Accuracy is somewhat complex: along meridians there are no errors, otherwise they depend on distance, bearing, and latitude, but are small enough for many purposes*

the asterisc even says "Anyone care to quantify them?"

But this answer claims that the error is about 0.1% at 1000km (but it doesn't cite any reference, just personal observations) and that for 4km (even assuming the % doesn't shrink due to way smaller distance) it would mean under 4m of error which for public acces GPS is around the open-space best gps accuracy.

Now, I don't know what the average Joe thinks of when they say "small distances" but for me, 4km is definitely not a small distance (- I'm thinking more of tens of meters), so I would be grateful if someone can link or calculate a table of errors just like the one in this answer of Measuring accuracy of latitude and longitude? but I assume the errors would be higher near the poles so maybe choose 3 representative lattitudes (5*, 45* and 85*?) and calculate the error with respect to the decimal degree place.

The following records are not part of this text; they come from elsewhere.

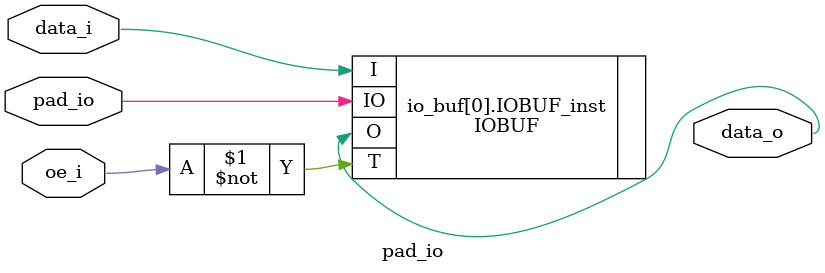
<source format=sv>
`timescale 1ns / 1ps


module pad_io #(
  parameter WIDTH = 1
  )(
    input  logic [WIDTH-1:0] data_i,
    input  logic             oe_i, // high=output, low=input
    output logic [WIDTH-1:0] data_o,
    inout  logic [WIDTH-1:0] pad_io
);


    genvar i;
    generate
      for(i=0; i<WIDTH; i++)
      begin: io_buf
        IOBUF #(
          .DRIVE(12), // Specify the output drive strength
          .IBUF_LOW_PWR("FALSE"), // Low Power - "TRUE", High Perforrmance = "FALSE"
          .SLEW("FAST") // Specify the output slew rate 
          ) IOBUF_inst (
              .O(data_o[i]), // Buffer output
              .IO(pad_io[i]), // Buffer inout port (connect directly to top-level port)
              .I(data_i[i]), // Buffer input 
              .T(~oe_i) //3-state enable input, high=input, low=output
          );
      end
    endgenerate

endmodule

</source>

Of course, I would also be happy with an answer that gives an exact meaning to "small distances".


Solution

  • Yes ... at 10 meters and up to 1km meters you're going to be very accurate using plain old Pythagoras Theorem. It's really ridiculous nobody talks about this, especially considering how much computational power you save.

    Proof: Take the top of the earth, since it will be a worst case, the top 90 miles longitude, so that it's a circle with the longitudinal lines intersecting in the middle. Even near the earth's poles 1km square is nearly a perfect square

    Note above that as you zoom in to an area as small as 1km, just 50 miles from the poles, what originally looked like a trapezoid with curved top and bottom borders, essentially looks like a nearly perfect rectangle. In other words we can assume rectilinearity at 1km, and especially at a mere 10M.

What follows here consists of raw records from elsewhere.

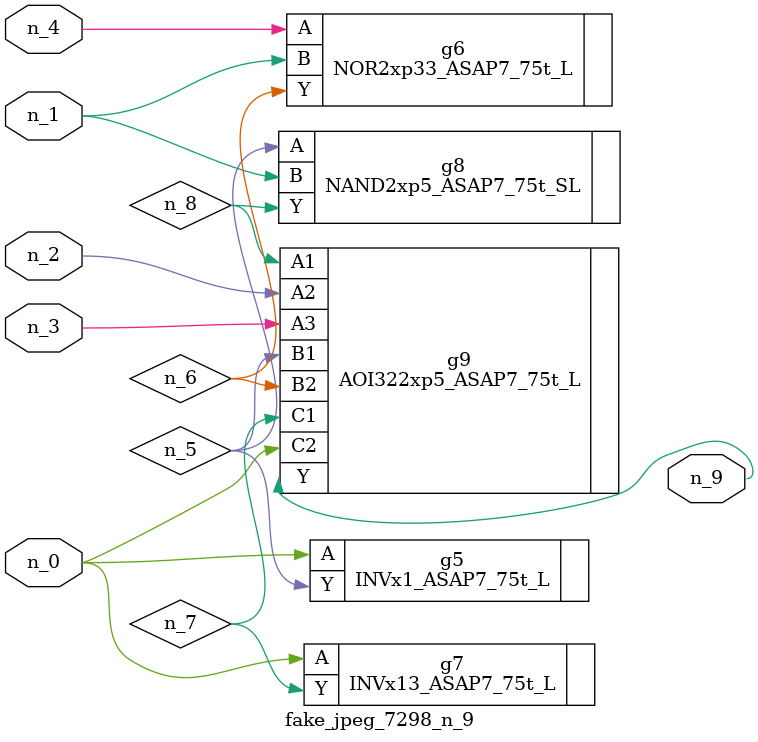
<source format=v>
module fake_jpeg_7298_n_9 (n_3, n_2, n_1, n_0, n_4, n_9);

input n_3;
input n_2;
input n_1;
input n_0;
input n_4;

output n_9;

wire n_8;
wire n_6;
wire n_5;
wire n_7;

INVx1_ASAP7_75t_L g5 ( 
.A(n_0),
.Y(n_5)
);

NOR2xp33_ASAP7_75t_L g6 ( 
.A(n_4),
.B(n_1),
.Y(n_6)
);

INVx13_ASAP7_75t_L g7 ( 
.A(n_0),
.Y(n_7)
);

NAND2xp5_ASAP7_75t_SL g8 ( 
.A(n_5),
.B(n_1),
.Y(n_8)
);

AOI322xp5_ASAP7_75t_L g9 ( 
.A1(n_8),
.A2(n_2),
.A3(n_3),
.B1(n_5),
.B2(n_6),
.C1(n_7),
.C2(n_0),
.Y(n_9)
);


endmodule
</source>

    Now, its true of course that the longitude degrees are much shorter near the poles than at the equator. For example any slack-jawed yokel can see that the rectangles made by the latitude and longitude lines grow taller, the aspect ratio increasing, as you get closer to the poles. In fact the relationship of the longitude distance is simply what it would be at the equator multiplied by the cosine of the latitude of anywhere along the path. ie. in the image above where "L" (longitude distance) and "l" (latitude distance) are both the same degrees it is:

    LATcm = Latitude at *any* point along the path (because it's tiny compared to the earth)
    
    L = l * cos(LATcm)
    

    Thus, we can for 1km or less (even near the poles) calculate the distance very accurately using Pythagoras Theorem like so:

     Where: latitude1, longitude1 = polar coordinates of the start point
    
     and:   latitude2, longitude2 = polar coordinates of the end point
    
    distance = sqrt((latitude2-latitude1)^2 + ((longitude2-longitude1)*cos(latitude1))^2) * 111,139*60
    
    Where 111,139*60 (above) is the number of meters within one degree at the equator,
    because we have to convert the result from equator degrees to meters.
    

    A neat thing about this is that GPS systems usually take measurements at about 10m or less, which means you can get very accurate over very large distances by summing up the results from this equation. As accurate as Haversine formula. The super-tiny errors don't magnify as you sum up the total because they are a percentage that remains the same as they are added up.

    Reality is however that the Haversine formula (which is very accurate) isn't difficult, but relatively speaking Haversine will consume your processor at least 3 times more, and up to 31x more computational intensive according to this guy: https://blog.mapbox.com/fast-geodesic-approximations-with-cheap-ruler-106f229ad016.

    For me this formula did come useful to me when I was using a system (Google sheets) that couldn't give me the significant digits that are necessary to do the haversine formula.